The tagline? "Call the experts for any challenge."

And there they are, driving away in yellow earth-moving equipment – mobile crushers, vibratory rollers, and minimal swing radius excavators – if you look carefully at the left side of the advertisement.
In a press release on their site, Komatsu writes how "[n]ew ways to develop hard terrain – sandstone, lava rock and basalt – had to be learned once the easily developed land was taken. As a result," they write, "contractors are facing great challenges."
Including, it seems, the obliteration of whole mountain peaks...
Not ones to be intimidated by geology, however, Komatsu arrives with their "advanced land development practices" – "the absolute top" of the industry, they say – and their "world-class machines," whose "powerful dozing and ripping force" puts the surface of the earth back in its place: as something we will build more suburbs on.

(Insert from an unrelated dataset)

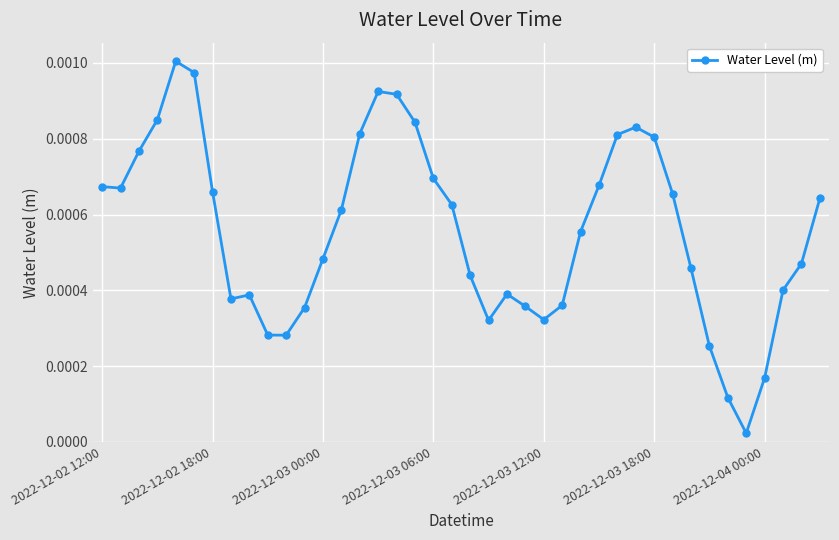

How many interior local peaks (higher than both neighbors) does the data have?

5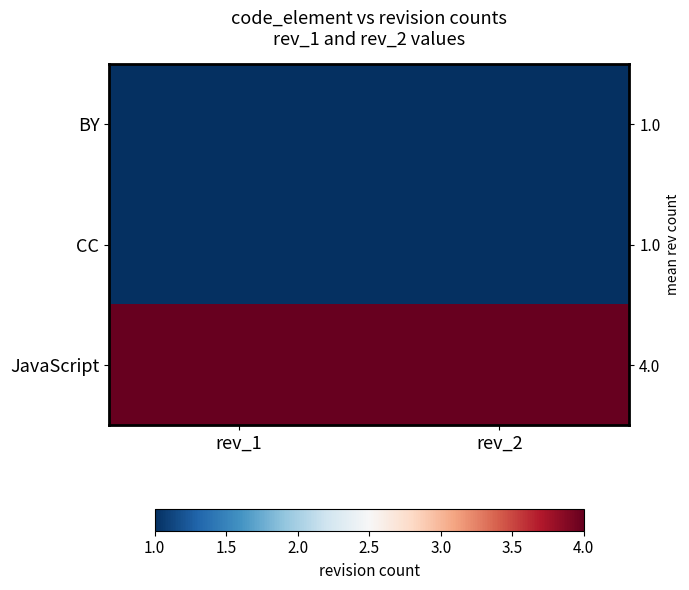

Which series has the largest total across all categories?

JavaScript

In any case, I'm tempted to propose the plot of some new, geotechnically futuristic version of Paradise Lost – perhaps the world's first book about the geological invasion of Heaven (in which "devilish enginery" has been assembled inside a "hollow cube," whilst an army of demons "turn[s] wide the celestial soil" to unleash "sulphurous and nitrous foam" upon a heavenly landscape "soon obscured with smoke") – but a version that's been written specifically for Hindus.
In other words, rather than Milton's legion of demons, who rip minerals from the earth and hurl clouds of rock at the gathered phalanx of angels surrounding God, you'd read instead about a rogue group of anti-mountain engineers – tens of thousands of them, wearing hardhats and carrying bagged lunches – who have begun dismantling Mount Meru one hunk of granite at a time.
They drill, blast, doze, and mobile-crush their way upward, in an endless fleet of bright yellow trucks, reducing the Himalayan vaults of their own gods to mere gravel.